The economy grew at the fastest pace since 2011 in the January-March quarter as companies stepped up investment and consumers splurged before the first sales tax hike in 17 years in April.

Gross domestic product grew an annualized 5.9 percent from the previous quarter, the Cabinet Office said Thursday, more than a 4.2 percent median forecast in a Bloomberg News survey of 32 economists. Consumer spending rose at the fastest pace since the quarter before the 1997 tax increase, while capital spending jumped the most since 2011.

Thursday’s data add to signs the economy will have sufficient momentum to bounce back from the 3 point levy hike that is set to trigger a contraction this quarter. Such resilience lowers the odds of any imminent extra easing by the Bank of Japan and, if sustained, could persuade the government to proceed with a planned further increase in the tax rate to 10 percent.

“Maintaining capital spending growth will be a key factor” in sustaining the recovery, said Takuji Okubo, chief economist at Japan Macro Advisors in Tokyo. “The situation doesn’t warrant additional BOJ easing for now.”

Consumer spending rose 2.1 percent from the previous quarter, the highest since a 2.2 percent increase in the first three months of 1997.

The run-up in demand ahead of the tax rise was more than expected, economy minister Akira Amari told reporters Thursday.

Capital expenditures rose 4.9 percent, the most since an 8.2 percent jump in the last three months of 2011, in the aftermath of the Tohoku earthquake and nuclear disaster.

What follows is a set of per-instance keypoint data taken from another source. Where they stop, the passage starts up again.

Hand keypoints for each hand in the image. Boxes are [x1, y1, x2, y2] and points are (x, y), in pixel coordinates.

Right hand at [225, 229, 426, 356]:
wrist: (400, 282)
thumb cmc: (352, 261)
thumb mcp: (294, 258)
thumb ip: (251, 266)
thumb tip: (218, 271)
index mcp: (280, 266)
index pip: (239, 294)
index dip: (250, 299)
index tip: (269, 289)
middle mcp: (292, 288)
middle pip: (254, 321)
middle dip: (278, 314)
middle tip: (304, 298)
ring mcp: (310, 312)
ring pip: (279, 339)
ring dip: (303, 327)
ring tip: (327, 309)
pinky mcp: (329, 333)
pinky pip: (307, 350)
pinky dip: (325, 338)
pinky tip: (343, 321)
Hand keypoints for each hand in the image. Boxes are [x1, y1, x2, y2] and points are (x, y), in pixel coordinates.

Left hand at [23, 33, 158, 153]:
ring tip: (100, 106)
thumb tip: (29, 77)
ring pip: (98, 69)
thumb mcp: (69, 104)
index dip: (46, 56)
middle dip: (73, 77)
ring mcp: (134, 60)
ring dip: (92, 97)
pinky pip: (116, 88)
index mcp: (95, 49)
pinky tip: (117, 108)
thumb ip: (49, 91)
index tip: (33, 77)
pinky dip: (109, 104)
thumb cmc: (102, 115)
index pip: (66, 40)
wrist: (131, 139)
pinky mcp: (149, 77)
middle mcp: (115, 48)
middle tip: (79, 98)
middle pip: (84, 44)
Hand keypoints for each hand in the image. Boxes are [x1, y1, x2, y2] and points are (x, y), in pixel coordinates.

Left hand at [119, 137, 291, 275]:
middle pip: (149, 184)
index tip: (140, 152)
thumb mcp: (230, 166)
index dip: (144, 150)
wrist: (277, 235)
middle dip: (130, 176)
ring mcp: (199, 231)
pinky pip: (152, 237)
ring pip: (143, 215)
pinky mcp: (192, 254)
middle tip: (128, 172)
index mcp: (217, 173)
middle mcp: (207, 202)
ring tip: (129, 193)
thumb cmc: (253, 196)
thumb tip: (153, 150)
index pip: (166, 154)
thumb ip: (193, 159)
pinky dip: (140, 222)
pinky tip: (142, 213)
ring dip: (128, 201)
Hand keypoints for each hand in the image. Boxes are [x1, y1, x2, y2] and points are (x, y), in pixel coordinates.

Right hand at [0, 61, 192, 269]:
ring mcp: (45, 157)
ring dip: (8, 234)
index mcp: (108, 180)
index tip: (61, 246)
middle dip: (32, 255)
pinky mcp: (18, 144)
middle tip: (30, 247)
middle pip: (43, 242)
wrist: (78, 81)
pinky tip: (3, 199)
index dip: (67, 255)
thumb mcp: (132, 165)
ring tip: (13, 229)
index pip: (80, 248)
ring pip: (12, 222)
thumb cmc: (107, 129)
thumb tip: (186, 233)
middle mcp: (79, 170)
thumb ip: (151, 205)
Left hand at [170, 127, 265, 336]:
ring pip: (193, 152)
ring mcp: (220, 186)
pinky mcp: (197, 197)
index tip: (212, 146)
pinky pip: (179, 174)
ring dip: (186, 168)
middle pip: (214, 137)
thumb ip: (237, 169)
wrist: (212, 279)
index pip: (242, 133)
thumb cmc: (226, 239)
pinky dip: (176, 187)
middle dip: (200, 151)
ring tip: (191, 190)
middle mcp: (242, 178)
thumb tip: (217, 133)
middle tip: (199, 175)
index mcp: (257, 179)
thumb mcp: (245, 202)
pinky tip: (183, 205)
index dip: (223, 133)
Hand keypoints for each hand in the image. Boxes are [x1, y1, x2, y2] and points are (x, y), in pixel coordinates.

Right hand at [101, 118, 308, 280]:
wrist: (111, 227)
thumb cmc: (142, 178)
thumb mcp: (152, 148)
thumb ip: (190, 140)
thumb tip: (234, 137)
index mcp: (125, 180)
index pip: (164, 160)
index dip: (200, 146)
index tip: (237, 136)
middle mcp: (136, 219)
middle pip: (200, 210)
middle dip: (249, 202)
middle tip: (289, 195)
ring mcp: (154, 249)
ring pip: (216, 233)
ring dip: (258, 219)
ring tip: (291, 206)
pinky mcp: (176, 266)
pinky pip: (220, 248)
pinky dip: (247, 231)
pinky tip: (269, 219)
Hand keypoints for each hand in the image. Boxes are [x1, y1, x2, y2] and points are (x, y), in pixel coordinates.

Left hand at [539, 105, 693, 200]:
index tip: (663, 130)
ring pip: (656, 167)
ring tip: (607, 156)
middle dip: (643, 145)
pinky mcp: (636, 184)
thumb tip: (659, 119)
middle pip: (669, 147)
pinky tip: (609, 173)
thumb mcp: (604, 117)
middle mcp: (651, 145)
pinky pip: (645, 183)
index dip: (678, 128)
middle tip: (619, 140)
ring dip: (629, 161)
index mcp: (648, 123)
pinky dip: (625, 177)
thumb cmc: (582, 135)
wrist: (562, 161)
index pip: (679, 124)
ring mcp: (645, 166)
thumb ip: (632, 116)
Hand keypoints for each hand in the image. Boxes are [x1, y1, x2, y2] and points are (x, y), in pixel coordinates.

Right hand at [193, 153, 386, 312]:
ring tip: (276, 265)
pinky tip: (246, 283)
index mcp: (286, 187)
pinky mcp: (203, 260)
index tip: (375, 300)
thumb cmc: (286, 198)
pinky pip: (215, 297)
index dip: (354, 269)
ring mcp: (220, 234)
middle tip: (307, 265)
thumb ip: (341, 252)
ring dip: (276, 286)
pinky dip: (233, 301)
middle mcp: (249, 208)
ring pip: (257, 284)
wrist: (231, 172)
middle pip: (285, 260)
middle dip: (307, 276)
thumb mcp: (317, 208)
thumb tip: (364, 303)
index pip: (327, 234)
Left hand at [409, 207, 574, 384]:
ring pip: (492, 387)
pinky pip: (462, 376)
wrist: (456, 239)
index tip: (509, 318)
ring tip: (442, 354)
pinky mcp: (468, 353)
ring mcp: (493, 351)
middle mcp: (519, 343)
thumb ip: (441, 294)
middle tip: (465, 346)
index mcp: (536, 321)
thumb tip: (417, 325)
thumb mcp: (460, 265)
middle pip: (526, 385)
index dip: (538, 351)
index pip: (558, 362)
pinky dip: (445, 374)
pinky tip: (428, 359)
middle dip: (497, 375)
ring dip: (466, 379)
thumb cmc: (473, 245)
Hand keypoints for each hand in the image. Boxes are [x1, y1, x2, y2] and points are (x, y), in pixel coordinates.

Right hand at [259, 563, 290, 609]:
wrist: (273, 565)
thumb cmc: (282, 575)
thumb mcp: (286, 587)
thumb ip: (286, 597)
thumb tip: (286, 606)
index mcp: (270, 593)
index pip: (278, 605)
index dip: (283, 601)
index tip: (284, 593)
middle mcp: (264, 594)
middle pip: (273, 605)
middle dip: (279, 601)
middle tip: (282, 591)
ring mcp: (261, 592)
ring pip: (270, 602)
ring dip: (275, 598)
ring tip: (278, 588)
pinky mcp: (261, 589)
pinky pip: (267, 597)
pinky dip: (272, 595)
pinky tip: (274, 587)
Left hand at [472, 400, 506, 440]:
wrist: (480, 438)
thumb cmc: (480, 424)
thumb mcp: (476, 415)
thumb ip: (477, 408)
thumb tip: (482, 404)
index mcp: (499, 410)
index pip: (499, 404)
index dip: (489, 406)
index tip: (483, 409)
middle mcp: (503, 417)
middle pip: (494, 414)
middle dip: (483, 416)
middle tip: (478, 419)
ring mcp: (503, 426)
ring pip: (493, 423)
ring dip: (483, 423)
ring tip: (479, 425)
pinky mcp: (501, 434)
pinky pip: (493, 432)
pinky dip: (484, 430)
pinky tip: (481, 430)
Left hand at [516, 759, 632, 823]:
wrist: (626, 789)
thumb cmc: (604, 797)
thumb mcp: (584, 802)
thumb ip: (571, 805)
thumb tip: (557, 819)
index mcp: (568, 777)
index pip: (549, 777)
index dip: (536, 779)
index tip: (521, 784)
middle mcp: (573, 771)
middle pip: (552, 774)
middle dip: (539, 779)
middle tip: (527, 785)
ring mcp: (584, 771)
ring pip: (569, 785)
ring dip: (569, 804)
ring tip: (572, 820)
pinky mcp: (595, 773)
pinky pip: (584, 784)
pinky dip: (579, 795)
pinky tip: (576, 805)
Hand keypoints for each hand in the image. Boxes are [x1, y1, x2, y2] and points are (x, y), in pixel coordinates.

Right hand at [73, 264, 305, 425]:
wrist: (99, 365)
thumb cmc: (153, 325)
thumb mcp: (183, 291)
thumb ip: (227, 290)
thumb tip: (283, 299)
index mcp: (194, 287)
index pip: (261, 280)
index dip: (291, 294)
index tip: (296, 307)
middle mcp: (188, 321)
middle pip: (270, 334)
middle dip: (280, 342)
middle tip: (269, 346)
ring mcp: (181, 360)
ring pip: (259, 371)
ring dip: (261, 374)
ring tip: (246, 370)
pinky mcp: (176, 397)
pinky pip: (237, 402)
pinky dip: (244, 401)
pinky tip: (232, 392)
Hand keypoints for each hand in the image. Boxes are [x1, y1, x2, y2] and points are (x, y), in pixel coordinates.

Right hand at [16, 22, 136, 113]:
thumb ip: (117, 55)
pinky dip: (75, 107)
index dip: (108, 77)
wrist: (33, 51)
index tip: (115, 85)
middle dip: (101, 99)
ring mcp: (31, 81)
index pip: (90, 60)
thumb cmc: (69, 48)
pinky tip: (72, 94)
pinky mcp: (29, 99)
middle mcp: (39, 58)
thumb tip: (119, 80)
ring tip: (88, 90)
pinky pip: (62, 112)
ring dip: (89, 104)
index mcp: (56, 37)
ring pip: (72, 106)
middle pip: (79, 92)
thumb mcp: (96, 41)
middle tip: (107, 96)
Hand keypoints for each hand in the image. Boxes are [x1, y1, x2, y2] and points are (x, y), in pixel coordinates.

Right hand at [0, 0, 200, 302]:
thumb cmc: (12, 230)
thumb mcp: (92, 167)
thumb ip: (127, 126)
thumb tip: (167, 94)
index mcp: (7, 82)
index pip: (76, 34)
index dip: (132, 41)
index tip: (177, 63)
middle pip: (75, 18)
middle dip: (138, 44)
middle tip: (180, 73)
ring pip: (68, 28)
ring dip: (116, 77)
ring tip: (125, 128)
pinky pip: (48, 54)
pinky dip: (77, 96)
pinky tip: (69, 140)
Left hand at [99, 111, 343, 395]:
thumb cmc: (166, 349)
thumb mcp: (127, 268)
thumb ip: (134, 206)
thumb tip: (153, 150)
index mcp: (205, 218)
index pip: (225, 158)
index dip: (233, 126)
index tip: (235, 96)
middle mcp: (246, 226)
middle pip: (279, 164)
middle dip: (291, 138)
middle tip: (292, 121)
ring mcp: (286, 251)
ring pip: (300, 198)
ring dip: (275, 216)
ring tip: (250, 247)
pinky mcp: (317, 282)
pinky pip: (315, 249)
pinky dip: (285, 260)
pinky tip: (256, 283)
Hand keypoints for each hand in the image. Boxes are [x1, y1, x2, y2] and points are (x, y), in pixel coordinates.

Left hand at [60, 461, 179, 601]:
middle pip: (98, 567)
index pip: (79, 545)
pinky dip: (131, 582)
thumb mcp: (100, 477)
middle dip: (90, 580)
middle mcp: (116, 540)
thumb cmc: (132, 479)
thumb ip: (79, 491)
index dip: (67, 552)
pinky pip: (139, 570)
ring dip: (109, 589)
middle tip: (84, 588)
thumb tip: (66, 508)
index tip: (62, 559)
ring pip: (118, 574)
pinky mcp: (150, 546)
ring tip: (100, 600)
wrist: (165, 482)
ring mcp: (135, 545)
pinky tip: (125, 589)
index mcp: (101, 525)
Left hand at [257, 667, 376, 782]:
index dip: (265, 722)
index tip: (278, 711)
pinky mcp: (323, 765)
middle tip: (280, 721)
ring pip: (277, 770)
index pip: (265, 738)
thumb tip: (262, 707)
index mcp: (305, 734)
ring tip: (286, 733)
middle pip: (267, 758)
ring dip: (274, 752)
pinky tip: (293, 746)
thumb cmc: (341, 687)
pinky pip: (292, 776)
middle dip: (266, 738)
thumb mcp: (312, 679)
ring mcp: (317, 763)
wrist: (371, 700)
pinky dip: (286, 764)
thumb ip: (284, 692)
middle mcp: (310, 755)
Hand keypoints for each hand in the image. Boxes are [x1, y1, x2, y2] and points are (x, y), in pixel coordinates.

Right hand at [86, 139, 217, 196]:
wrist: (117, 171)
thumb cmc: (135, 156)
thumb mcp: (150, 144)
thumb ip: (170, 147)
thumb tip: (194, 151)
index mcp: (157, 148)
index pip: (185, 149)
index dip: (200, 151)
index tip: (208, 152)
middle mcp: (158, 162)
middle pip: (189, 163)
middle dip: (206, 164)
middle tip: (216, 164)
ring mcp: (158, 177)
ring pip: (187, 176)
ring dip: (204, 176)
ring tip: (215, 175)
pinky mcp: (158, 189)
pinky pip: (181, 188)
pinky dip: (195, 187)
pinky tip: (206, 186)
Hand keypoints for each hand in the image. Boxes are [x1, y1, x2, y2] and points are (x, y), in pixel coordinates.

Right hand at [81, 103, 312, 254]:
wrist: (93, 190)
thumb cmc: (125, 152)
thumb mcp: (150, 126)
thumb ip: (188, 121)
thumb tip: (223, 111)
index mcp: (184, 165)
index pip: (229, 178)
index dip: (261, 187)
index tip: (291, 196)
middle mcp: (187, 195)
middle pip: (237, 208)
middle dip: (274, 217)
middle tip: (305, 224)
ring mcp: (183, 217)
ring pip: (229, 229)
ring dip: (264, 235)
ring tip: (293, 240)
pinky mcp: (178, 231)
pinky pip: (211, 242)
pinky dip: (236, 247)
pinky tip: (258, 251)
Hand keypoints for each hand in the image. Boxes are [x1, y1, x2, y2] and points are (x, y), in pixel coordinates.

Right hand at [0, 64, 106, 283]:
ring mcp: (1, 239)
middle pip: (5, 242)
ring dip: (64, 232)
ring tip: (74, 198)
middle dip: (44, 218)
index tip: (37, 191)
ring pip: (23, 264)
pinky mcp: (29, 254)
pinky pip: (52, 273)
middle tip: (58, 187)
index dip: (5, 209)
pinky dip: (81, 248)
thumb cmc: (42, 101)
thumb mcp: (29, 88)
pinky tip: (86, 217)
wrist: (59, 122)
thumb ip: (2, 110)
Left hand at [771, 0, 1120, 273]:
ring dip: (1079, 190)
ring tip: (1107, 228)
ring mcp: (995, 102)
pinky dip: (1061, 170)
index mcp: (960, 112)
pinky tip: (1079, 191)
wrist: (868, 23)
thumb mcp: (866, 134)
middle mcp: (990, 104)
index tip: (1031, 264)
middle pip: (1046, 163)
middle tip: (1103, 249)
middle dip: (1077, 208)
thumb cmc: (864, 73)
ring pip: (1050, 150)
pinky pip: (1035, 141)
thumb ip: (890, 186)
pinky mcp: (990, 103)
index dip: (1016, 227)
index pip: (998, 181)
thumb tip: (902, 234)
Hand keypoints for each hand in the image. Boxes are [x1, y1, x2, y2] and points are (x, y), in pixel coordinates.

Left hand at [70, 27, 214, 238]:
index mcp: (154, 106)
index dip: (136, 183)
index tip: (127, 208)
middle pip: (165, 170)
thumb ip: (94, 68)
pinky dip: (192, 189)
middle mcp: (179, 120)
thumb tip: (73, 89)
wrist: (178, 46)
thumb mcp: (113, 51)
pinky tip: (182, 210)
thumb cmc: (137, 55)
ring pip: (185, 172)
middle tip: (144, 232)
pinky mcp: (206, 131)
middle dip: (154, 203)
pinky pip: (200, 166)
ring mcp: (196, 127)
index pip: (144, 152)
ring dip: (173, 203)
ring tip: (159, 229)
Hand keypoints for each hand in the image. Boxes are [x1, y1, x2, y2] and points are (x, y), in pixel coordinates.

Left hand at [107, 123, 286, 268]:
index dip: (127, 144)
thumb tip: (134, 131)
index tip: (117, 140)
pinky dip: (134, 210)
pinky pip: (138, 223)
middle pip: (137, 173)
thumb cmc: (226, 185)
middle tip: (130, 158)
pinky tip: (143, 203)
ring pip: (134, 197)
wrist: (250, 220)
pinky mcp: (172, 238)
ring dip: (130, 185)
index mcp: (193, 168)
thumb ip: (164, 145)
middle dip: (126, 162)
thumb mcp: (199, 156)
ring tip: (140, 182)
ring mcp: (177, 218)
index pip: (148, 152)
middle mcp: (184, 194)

HSBC Holdings PLC economist Izumi Devalier said a statistical distortion may have pumped up the number.

The economy will contract 3.3 percent in the April-June period before expanding 2 percent the following quarter, according to a separate Bloomberg News survey conducted prior to Thursday’s data.

Expenditure soared in March on items such as refrigerators and computers, while vehicle sales rose in the seven months through March before slumping in April.

The hangover from the levy rise is starting for Japanese companies. Firms from Japan Tobacco Inc. to Uniqlo store operator Fast Retailing Co. and electronics maker Panasonic Corp. see weak retail spending in their outlooks.

Beer shipments in April fell 21 percent from a year earlier, the largest fall since at least 2005, after rising 17 percent the previous month.

For Toyota Motor Corp., the nation’s largest company, the decline in domestic demand adds to the carmaker’s challenges as it looks to fend off General Motors Co. and Volkswagen AG for global sales leadership.

The increase in business spending in the first quarter compared with a 1.4 percent expansion in the previous three months. Large companies plan to boost investment 0.1 percent in the year ending March 2015, according to a Bank of Japan survey.

“Capital spending was boosted by demand ahead of the tax increase, and we need to wait for April-June data to see if this trend continues,” said Takeshi Minami, chief economist at Norinchukin Research Institute Co. in Tokyo.

Exports rose 6 percent from the previous quarter and imports climbed 6.3 percent.